◆ 入力データ ◆
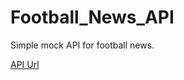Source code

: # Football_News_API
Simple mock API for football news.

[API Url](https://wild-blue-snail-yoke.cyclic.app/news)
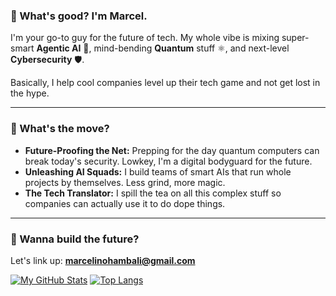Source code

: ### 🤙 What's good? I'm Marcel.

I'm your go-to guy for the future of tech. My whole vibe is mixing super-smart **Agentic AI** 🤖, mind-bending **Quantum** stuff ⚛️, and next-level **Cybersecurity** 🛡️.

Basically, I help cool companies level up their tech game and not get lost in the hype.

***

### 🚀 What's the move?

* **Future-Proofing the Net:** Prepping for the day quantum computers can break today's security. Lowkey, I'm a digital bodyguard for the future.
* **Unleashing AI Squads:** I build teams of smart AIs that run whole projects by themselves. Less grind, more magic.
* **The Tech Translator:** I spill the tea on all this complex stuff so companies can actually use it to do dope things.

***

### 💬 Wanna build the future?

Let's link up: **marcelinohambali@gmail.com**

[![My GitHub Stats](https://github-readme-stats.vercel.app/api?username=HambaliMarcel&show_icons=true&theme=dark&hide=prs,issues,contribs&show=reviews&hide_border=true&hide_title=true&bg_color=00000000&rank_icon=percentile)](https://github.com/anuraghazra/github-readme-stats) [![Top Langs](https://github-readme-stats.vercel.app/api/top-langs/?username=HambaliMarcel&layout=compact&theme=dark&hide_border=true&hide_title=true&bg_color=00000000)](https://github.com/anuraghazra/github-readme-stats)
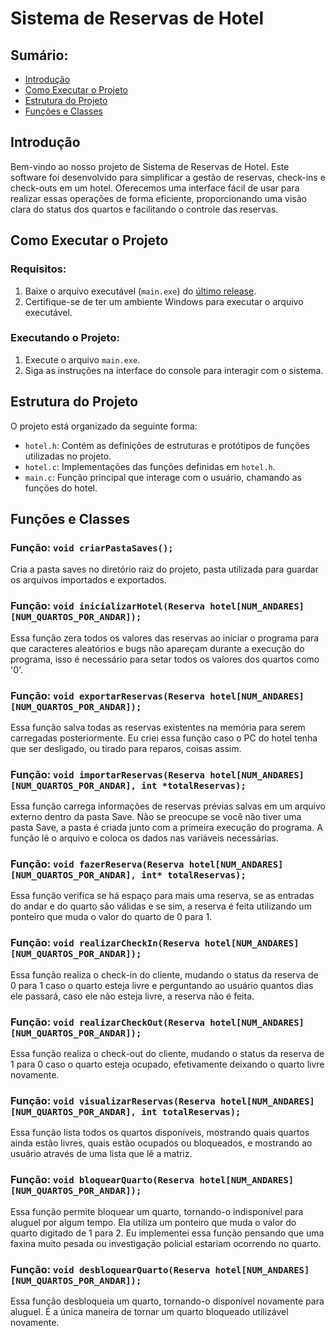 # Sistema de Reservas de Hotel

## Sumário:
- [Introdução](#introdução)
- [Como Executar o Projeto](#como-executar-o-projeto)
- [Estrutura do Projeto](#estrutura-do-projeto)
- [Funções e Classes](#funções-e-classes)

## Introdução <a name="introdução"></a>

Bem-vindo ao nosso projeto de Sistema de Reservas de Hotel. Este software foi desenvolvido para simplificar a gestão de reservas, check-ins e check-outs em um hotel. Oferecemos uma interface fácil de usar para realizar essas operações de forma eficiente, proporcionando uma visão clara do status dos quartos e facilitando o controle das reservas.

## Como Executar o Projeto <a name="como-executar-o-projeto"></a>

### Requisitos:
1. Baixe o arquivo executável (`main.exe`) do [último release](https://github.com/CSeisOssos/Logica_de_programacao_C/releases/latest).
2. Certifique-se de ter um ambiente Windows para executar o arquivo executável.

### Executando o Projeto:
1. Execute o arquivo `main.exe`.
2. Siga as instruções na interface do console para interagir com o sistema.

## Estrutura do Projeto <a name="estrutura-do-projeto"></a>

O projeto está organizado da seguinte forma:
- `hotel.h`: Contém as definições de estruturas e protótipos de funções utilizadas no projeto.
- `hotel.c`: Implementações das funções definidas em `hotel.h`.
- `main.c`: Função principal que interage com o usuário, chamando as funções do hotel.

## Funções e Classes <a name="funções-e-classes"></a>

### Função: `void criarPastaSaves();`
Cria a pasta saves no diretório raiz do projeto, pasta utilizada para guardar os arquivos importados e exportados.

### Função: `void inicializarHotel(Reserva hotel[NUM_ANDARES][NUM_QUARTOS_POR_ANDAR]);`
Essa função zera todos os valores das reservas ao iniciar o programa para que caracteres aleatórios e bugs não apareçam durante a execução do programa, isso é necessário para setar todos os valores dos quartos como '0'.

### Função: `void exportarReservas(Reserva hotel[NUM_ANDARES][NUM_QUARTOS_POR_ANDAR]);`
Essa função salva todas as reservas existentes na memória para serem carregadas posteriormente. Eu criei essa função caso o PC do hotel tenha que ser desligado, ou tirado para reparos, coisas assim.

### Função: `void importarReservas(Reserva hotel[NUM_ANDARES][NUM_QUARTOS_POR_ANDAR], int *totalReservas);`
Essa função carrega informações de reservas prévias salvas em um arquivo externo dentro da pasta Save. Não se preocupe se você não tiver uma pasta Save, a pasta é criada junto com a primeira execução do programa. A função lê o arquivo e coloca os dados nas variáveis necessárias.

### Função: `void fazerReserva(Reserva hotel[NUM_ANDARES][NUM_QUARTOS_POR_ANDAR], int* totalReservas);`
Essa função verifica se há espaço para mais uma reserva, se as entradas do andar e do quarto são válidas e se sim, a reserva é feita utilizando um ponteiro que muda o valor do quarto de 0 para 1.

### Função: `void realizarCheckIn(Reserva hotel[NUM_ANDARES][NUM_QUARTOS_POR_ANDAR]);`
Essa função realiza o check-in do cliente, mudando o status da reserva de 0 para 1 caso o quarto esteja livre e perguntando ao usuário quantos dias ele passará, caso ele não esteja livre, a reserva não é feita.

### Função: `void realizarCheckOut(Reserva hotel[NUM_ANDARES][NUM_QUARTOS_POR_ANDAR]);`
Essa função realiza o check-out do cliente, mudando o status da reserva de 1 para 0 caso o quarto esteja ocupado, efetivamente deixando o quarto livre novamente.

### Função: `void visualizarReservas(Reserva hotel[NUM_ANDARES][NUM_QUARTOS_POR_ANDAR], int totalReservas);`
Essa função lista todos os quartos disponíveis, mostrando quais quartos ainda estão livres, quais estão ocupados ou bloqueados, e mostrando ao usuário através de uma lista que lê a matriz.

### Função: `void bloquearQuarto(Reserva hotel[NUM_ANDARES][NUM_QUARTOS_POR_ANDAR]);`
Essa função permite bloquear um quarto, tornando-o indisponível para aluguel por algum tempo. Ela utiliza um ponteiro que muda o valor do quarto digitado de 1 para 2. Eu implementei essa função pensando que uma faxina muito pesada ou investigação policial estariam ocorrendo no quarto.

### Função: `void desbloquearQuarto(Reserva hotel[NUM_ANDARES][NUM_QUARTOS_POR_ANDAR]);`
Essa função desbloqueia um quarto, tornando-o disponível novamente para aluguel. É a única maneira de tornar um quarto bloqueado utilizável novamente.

...

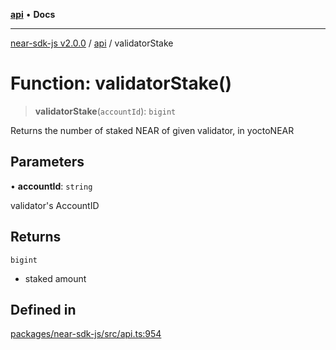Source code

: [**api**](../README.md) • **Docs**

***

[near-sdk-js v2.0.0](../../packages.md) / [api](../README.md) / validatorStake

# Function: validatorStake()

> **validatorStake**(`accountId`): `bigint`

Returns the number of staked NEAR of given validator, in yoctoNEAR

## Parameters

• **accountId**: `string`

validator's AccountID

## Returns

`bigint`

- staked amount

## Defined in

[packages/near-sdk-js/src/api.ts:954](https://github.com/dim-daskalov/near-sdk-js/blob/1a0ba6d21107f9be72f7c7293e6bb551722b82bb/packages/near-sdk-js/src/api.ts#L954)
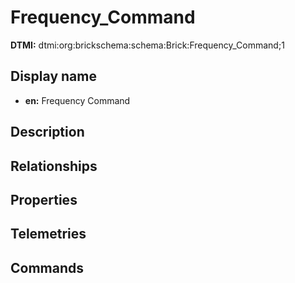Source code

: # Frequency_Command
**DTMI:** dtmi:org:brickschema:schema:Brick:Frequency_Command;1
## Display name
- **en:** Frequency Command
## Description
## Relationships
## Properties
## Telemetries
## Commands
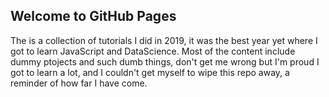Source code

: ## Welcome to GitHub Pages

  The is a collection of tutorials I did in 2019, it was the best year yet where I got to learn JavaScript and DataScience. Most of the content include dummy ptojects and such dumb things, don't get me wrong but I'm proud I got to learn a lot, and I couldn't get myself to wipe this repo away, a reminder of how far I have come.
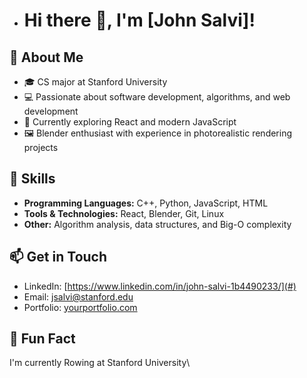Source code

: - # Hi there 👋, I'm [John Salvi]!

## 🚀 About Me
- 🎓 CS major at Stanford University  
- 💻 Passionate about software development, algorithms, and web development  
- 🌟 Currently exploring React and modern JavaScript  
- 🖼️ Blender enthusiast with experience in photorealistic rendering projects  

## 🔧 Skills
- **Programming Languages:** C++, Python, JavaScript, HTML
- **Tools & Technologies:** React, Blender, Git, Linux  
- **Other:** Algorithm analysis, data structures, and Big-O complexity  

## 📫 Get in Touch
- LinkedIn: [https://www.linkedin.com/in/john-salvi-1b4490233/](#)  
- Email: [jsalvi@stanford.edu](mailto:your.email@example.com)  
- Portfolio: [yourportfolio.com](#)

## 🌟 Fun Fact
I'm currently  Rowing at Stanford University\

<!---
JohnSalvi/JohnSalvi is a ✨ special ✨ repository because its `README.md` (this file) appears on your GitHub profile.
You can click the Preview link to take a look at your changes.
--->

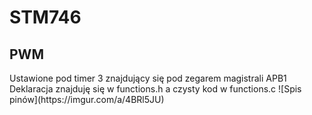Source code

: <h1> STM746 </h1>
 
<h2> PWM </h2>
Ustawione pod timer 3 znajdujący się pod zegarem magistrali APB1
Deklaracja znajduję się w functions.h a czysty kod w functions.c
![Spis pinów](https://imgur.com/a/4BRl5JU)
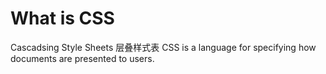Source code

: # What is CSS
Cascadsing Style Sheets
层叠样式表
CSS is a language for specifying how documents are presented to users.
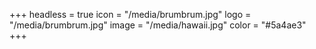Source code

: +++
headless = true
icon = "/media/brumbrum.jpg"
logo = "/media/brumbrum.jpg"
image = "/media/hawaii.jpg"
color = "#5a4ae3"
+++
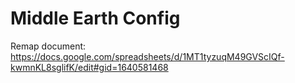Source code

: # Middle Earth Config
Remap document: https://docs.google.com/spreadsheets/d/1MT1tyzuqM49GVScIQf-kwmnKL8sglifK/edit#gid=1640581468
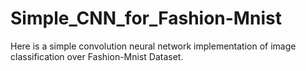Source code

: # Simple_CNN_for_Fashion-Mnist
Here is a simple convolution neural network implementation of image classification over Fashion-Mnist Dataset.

◆ 練習問題 ◆
「good? I'm Marcel.」がある行から「## Introdução <a」がある行までを、1行を1つの文字列にしたJSONのリストとして出してください。空行は入れず、画像も含めないでください。

◆ 出力結果 ◆
[
  ": ### 🤙 What's good? I'm Marcel.",
  "I'm your go-to guy for the future of tech. My whole vibe is mixing super-smart **Agentic AI** 🤖, mind-bending **Quantum** stuff ⚛️, and next-level **Cybersecurity** 🛡️.",
  "Basically, I help cool companies level up their tech game and not get lost in the hype.",
  "***",
  "### 🚀 What's the move?",
  "* **Future-Proofing the Net:** Prepping for the day quantum computers can break today's security. Lowkey, I'm a digital bodyguard for the future.",
  "* **Unleashing AI Squads:** I build teams of smart AIs that run whole projects by themselves. Less grind, more magic.",
  "* **The Tech Translator:** I spill the tea on all this complex stuff so companies can actually use it to do dope things.",
  "***",
  "### 💬 Wanna build the future?",
  "Let's link up: **marcelinohambali@gmail.com**",
  "[![My GitHub Stats](https://github-readme-stats.vercel.app/api?username=HambaliMarcel&show_icons=true&theme=dark&hide=prs,issues,contribs&show=reviews&hide_border=true&hide_title=true&bg_color=00000000&rank_icon=percentile)](https://github.com/anuraghazra/github-readme-stats) [![Top Langs](https://github-readme-stats.vercel.app/api/top-langs/?username=HambaliMarcel&layout=compact&theme=dark&hide_border=true&hide_title=true&bg_color=00000000)](https://github.com/anuraghazra/github-readme-stats)",
  " # Sistema de Reservas de Hotel",
  "## Sumário:",
  "- [Introdução](#introdução)",
  "- [Como Executar o Projeto](#como-executar-o-projeto)",
  "- [Estrutura do Projeto](#estrutura-do-projeto)",
  "- [Funções e Classes](#funções-e-classes)",
  "## Introdução <a name=\"introdução\"></a>"
]